======== Input data ========
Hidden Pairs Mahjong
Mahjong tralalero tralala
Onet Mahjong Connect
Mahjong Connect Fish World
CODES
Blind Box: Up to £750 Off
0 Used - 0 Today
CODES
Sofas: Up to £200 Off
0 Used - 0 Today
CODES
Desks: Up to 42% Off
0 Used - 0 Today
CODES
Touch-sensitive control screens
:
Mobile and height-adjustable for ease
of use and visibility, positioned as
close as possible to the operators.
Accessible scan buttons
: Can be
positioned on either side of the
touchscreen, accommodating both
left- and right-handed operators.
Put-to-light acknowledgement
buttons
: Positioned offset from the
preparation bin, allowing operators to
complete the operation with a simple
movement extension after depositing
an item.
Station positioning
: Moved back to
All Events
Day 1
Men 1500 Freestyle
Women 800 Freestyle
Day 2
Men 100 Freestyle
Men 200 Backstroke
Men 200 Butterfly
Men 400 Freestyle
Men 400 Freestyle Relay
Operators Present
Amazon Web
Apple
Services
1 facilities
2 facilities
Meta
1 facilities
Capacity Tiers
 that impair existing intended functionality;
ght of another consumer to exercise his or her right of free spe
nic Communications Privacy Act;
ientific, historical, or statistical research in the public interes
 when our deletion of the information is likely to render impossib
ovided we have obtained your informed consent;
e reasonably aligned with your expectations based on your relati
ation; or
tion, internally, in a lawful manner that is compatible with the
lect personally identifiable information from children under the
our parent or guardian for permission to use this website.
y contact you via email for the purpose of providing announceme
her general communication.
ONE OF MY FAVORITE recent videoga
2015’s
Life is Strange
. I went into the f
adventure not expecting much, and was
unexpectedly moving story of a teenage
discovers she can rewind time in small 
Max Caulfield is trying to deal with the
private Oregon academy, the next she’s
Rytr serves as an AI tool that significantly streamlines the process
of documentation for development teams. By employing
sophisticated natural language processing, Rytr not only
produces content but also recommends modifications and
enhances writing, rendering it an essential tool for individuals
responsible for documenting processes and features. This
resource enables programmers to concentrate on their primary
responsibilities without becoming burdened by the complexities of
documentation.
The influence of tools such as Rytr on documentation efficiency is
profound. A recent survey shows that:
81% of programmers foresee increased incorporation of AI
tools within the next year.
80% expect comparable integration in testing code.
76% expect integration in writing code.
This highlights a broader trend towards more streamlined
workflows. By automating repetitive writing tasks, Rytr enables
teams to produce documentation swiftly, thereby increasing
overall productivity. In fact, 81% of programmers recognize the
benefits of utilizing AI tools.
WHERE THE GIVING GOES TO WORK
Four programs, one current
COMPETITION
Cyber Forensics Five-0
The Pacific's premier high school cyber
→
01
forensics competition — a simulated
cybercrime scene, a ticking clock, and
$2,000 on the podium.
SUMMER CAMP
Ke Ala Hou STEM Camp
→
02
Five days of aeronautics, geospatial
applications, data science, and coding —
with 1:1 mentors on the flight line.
========
Task statement
Copy out every line of the records above word for word, keeping the original line breaks.

Solution to this exercise
Hidden Pairs Mahjong
Mahjong tralalero tralala
Onet Mahjong Connect
Mahjong Connect Fish World
CODES
Blind Box: Up to £750 Off
0 Used - 0 Today
CODES
Sofas: Up to £200 Off
0 Used - 0 Today
CODES
Desks: Up to 42% Off
0 Used - 0 Today
CODES
Touch-sensitive control screens
:
Mobile and height-adjustable for ease
of use and visibility, positioned as
close as possible to the operators.
Accessible scan buttons
: Can be
positioned on either side of the
touchscreen, accommodating both
left- and right-handed operators.
Put-to-light acknowledgement
buttons
: Positioned offset from the
preparation bin, allowing operators to
complete the operation with a simple
movement extension after depositing
an item.
Station positioning
: Moved back to
All Events
Day 1
Men 1500 Freestyle
Women 800 Freestyle
Day 2
Men 100 Freestyle
Men 200 Backstroke
Men 200 Butterfly
Men 400 Freestyle
Men 400 Freestyle Relay
Operators Present
Amazon Web
Apple
Services
1 facilities
2 facilities
Meta
1 facilities
Capacity Tiers
 that impair existing intended functionality;
ght of another consumer to exercise his or her right of free spe
nic Communications Privacy Act;
ientific, historical, or statistical research in the public interes
 when our deletion of the information is likely to render impossib
ovided we have obtained your informed consent;
e reasonably aligned with your expectations based on your relati
ation; or
tion, internally, in a lawful manner that is compatible with the
lect personally identifiable information from children under the
our parent or guardian for permission to use this website.
y contact you via email for the purpose of providing announceme
her general communication.
ONE OF MY FAVORITE recent videoga
2015’s
Life is Strange
. I went into the f
adventure not expecting much, and was
unexpectedly moving story of a teenage
discovers she can rewind time in small 
Max Caulfield is trying to deal with the
private Oregon academy, the next she’s
Rytr serves as an AI tool that significantly streamlines the process
of documentation for development teams. By employing
sophisticated natural language processing, Rytr not only
produces content but also recommends modifications and
enhances writing, rendering it an essential tool for individuals
responsible for documenting processes and features. This
resource enables programmers to concentrate on their primary
responsibilities without becoming burdened by the complexities of
documentation.
The influence of tools such as Rytr on documentation efficiency is
profound. A recent survey shows that:
81% of programmers foresee increased incorporation of AI
tools within the next year.
80% expect comparable integration in testing code.
76% expect integration in writing code.
This highlights a broader trend towards more streamlined
workflows. By automating repetitive writing tasks, Rytr enables
teams to produce documentation swiftly, thereby increasing
overall productivity. In fact, 81% of programmers recognize the
benefits of utilizing AI tools.
WHERE THE GIVING GOES TO WORK
Four programs, one current
COMPETITION
Cyber Forensics Five-0
The Pacific's premier high school cyber
→
01
forensics competition — a simulated
cybercrime scene, a ticking clock, and
$2,000 on the podium.
SUMMER CAMP
Ke Ala Hou STEM Camp
→
02
Five days of aeronautics, geospatial
applications, data science, and coding —
with 1:1 mentors on the flight line.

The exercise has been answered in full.